Il Rifugio Jerwis e la memoria della Resistenza
Il Rifugio Jerwis è dedicato a tutti i partigiani della V Divisione “Giustizia e Libertà” caduti nella guerra di Liberazione. Nel 1976 l’edificio venne distrutto da un incendio ma, anche grazie al contributo di numerosi volontari, fu ricostruito e completamente rinnovato mantenendo tuttavia l’aspetto originale. Riaprì nel 1979 con Roby Boulard che è tuttora gestore e guida alpina del rifugio. La continuità ha permesso il miglioramento progressivo dei servizi offerti. Ci fermiamo qualche istante per salutare il gestore e poi ripartiamo in discesa verso Villanova dove ci fermeremo a mangiare alla “Trattoria Villanova”. La discesa su una strada abbastanza stretta richiede attenzione. Il panorama è profondamente cambiato e forse anche la stanchezza comincia a fare capolino. Il pranzo, buono come al solito va via leggero. Si riparte per arrivare a Bobbio dove viste le temperature infernali, paziente ci aspetta “Caronte” per riportarci nell’afa torinese.
Un saluto ai compagni di viaggio Davide, Elena e Stefano, alla guida Maurizio ed alla infaticabile Giada di Turismo Torino, che per due giorni ha sorvegliato discreta lo svolgimento dell’uscita.
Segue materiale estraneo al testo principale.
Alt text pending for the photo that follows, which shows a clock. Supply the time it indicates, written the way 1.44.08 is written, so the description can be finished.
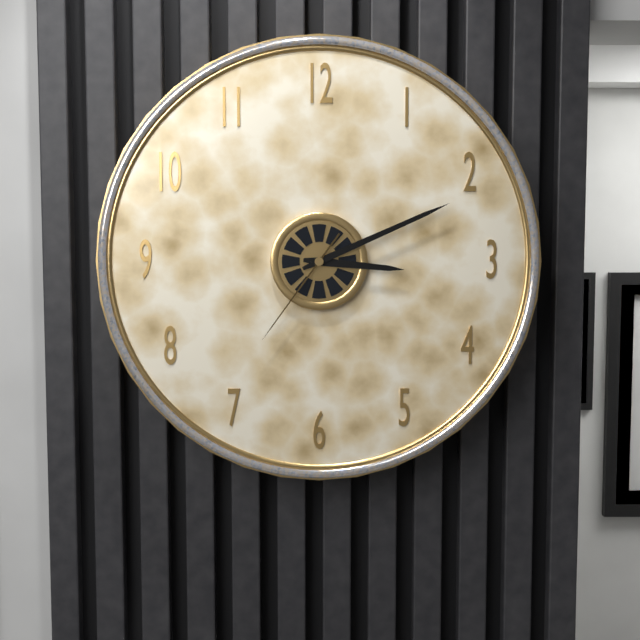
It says 3.11.36
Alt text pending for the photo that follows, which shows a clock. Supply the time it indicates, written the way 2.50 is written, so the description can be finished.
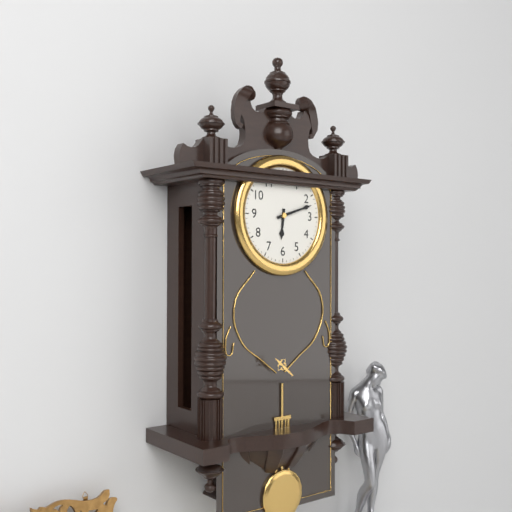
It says 6.12
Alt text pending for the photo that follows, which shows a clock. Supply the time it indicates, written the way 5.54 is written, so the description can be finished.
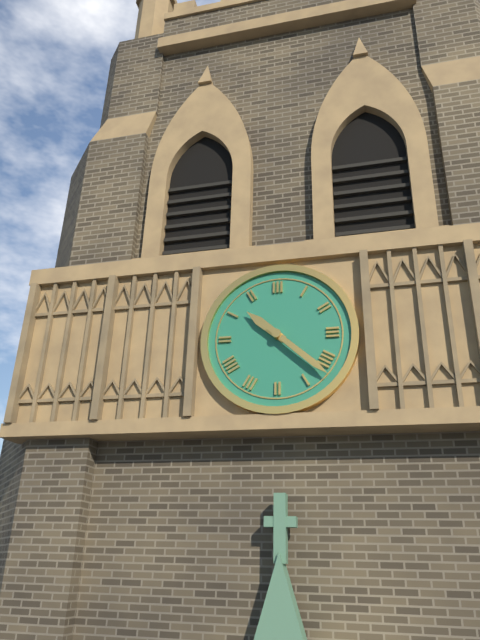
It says 10.22
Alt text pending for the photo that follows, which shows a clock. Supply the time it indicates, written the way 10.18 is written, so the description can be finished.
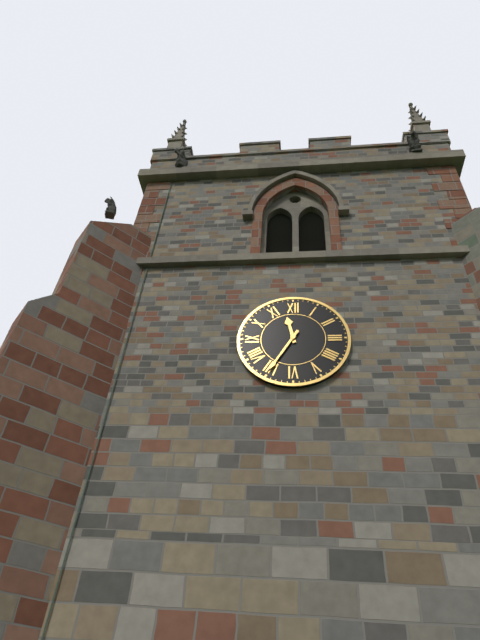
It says 11.35
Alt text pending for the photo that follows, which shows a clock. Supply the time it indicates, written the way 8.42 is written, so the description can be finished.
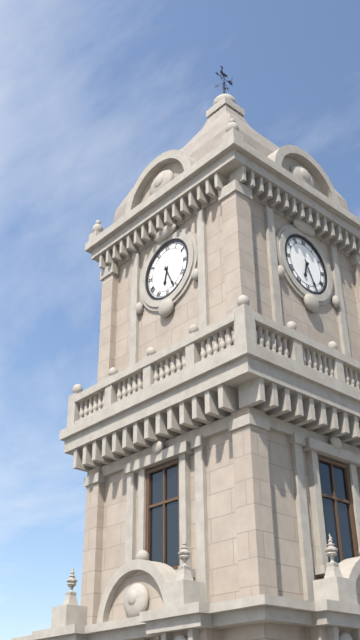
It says 6.26
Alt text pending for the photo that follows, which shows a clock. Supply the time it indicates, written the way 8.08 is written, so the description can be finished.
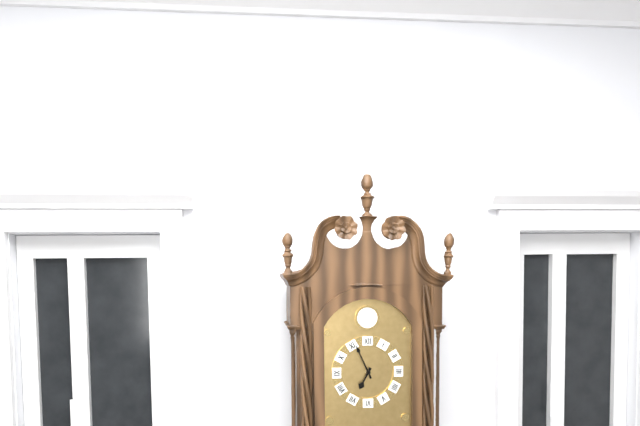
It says 6.56
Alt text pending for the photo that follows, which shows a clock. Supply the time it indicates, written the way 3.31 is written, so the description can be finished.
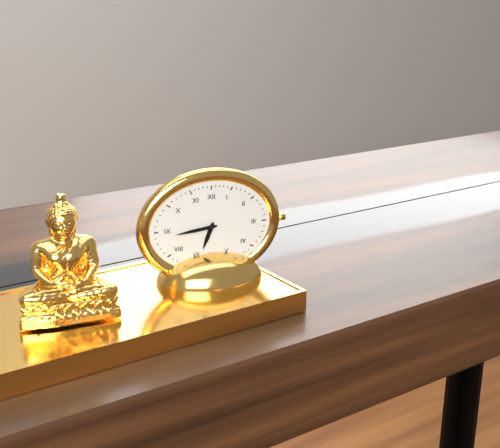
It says 6.44
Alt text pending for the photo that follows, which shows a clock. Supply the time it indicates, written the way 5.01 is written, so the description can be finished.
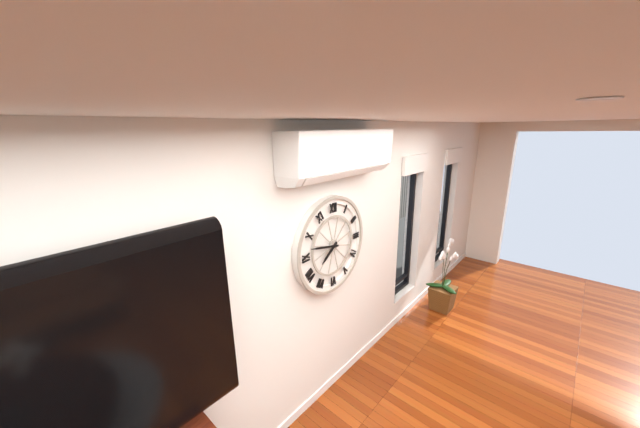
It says 7.47
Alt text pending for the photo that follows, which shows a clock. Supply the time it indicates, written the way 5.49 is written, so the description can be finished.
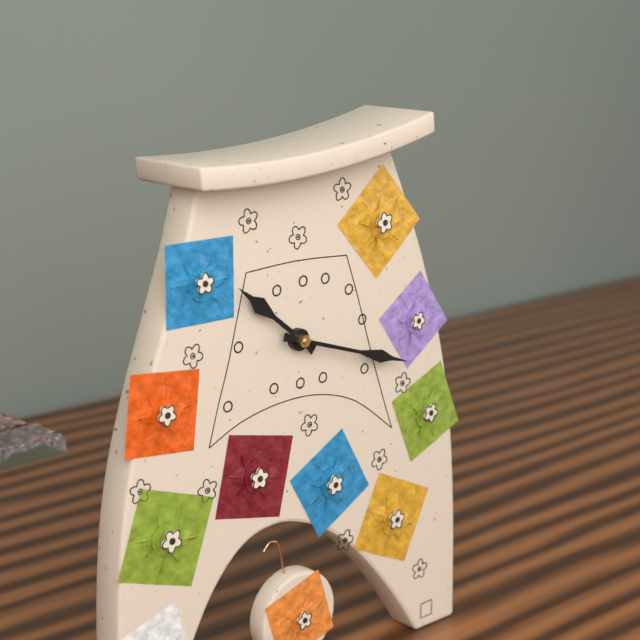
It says 10.18
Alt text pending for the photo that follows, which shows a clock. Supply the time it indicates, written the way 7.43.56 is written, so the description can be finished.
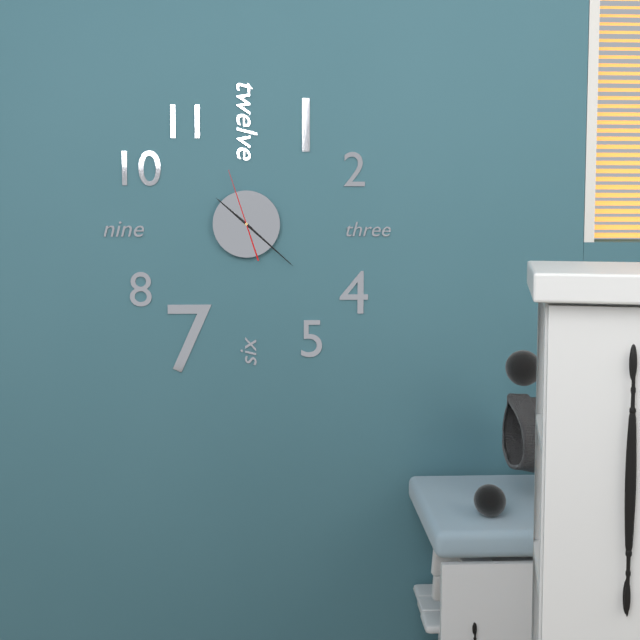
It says 10.22.57
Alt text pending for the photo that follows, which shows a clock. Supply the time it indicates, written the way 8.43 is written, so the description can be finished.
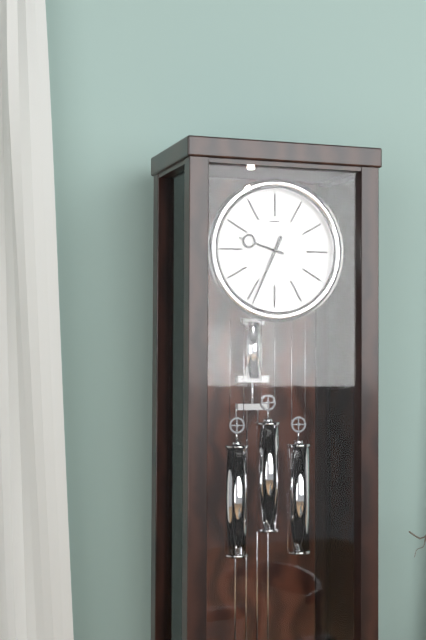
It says 9.34
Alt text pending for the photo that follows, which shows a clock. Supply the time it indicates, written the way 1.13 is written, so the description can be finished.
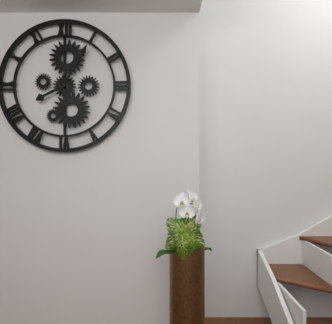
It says 8.05
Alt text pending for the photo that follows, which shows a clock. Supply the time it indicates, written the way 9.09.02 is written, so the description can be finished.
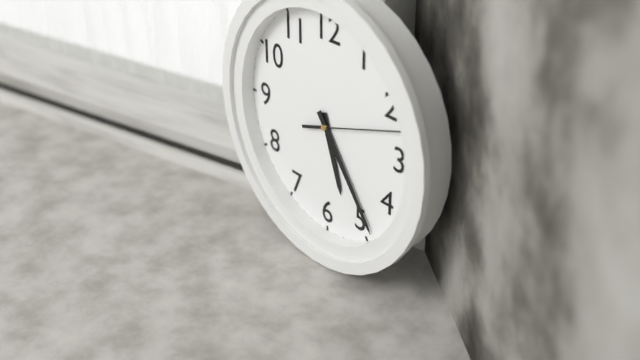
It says 5.24.12
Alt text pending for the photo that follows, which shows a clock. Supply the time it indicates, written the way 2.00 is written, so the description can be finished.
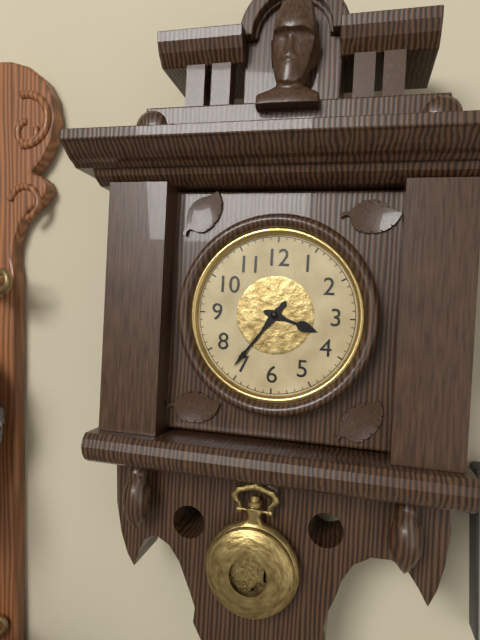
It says 3.36
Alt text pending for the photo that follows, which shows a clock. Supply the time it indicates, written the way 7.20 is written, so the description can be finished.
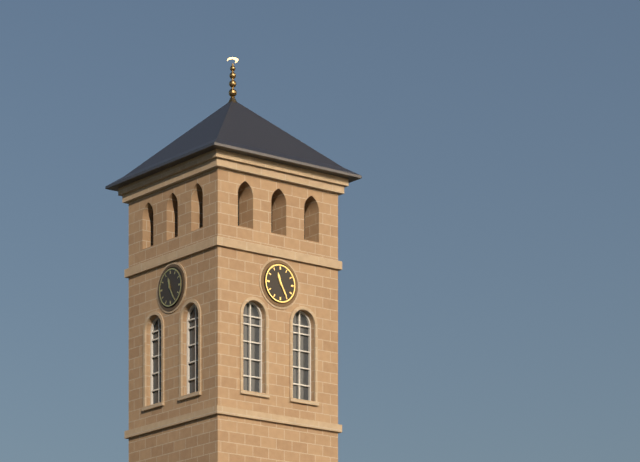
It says 11.25
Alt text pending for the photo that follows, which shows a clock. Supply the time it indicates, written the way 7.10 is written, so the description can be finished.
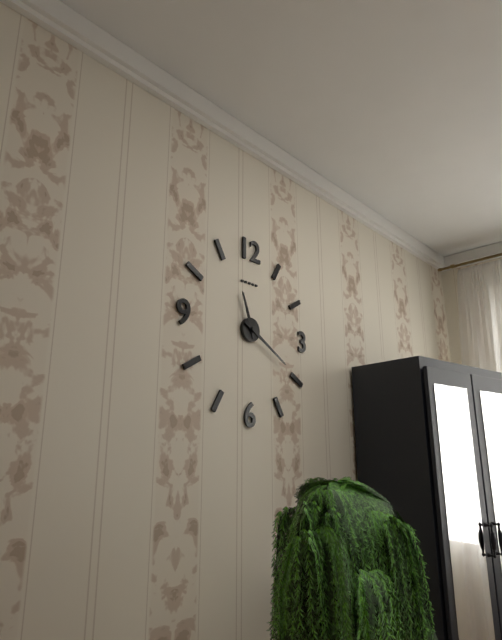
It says 11.20
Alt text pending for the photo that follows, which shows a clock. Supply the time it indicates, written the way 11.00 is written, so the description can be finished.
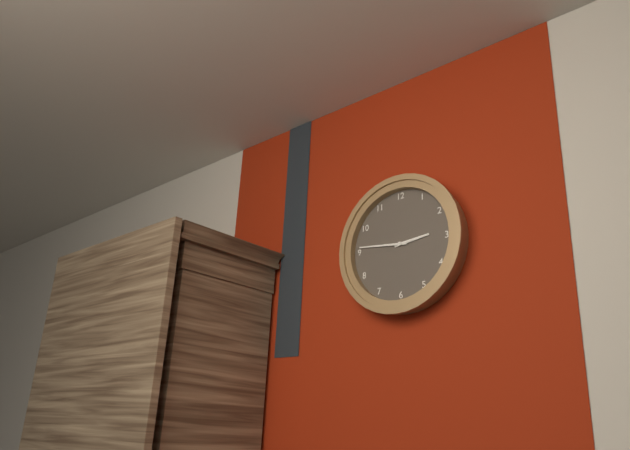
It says 2.46
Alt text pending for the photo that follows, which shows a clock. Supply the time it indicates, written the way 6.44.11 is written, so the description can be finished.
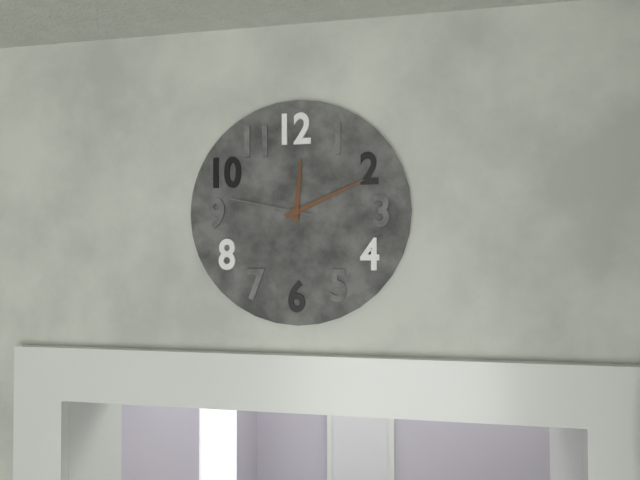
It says 12.11.47
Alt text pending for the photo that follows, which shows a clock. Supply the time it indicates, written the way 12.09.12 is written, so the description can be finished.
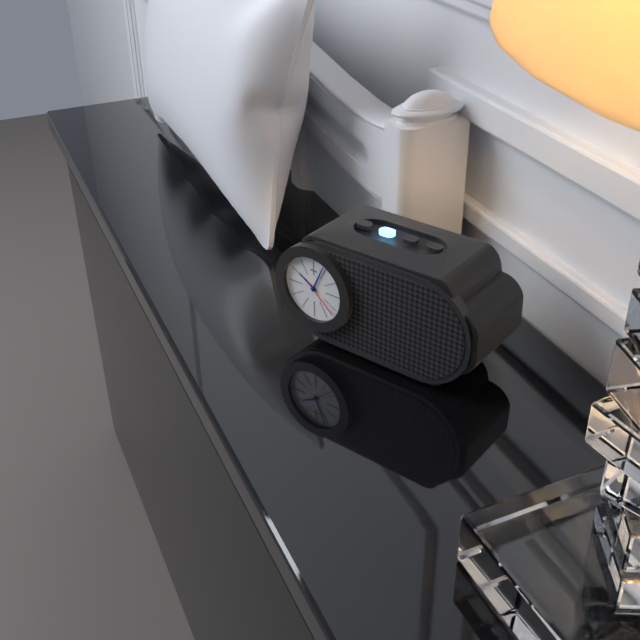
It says 10.04.22
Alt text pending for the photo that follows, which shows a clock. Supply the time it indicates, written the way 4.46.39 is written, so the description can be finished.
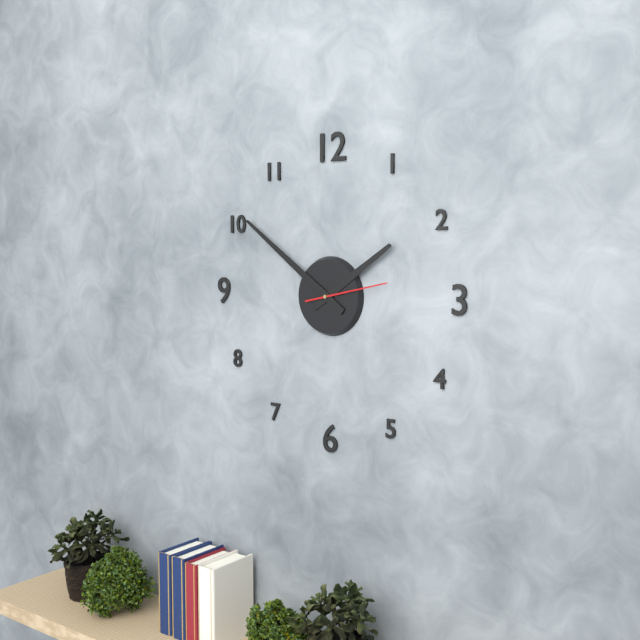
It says 1.51.13
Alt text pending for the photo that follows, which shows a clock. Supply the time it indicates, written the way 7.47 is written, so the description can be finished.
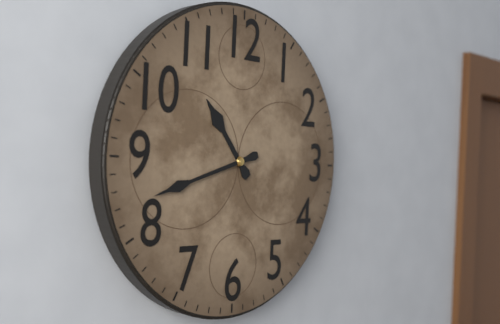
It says 10.42
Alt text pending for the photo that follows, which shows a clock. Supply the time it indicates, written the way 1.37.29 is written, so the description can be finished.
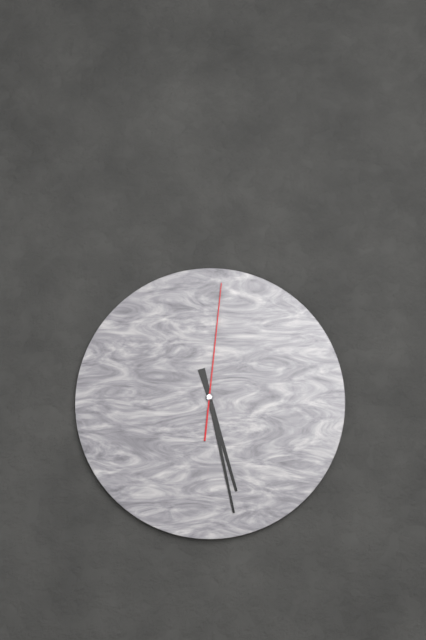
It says 5.28.01
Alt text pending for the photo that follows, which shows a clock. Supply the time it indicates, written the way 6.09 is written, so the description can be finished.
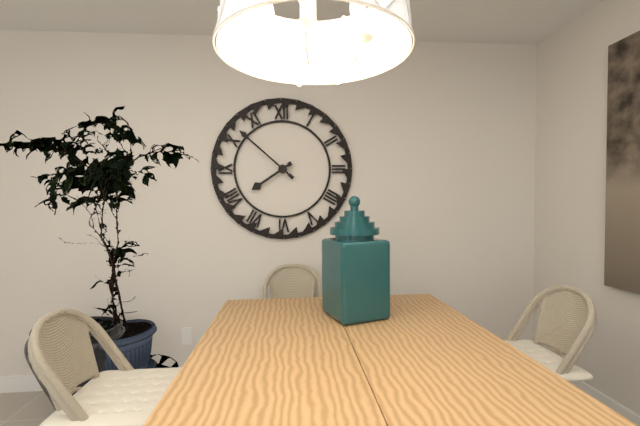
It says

Perché percorrere il Giro dei Tre Rifugi della Val Pellice
il Giro dei Tre Rifugi Val Pellice, in Piemonte, è un giro panoramico, fattibile grazie alle strade ottimamente conservate, pieno di spunti di interesse, di tipo storico, militare, fotografico, naturalistico e naturalmente gastronomico, ma che richiede una buona preparazione fisica, sia per la salita (anche se con una e-bike) che per la discesa. Fattibile anche in giornata ci sentiamo di consigliare di dedicargli almeno due giorni con la sosta al rifugio Barant, per non perdere tutti gli spunti interessanti che speriamo di avervi trasmesso nella nostra descrizione.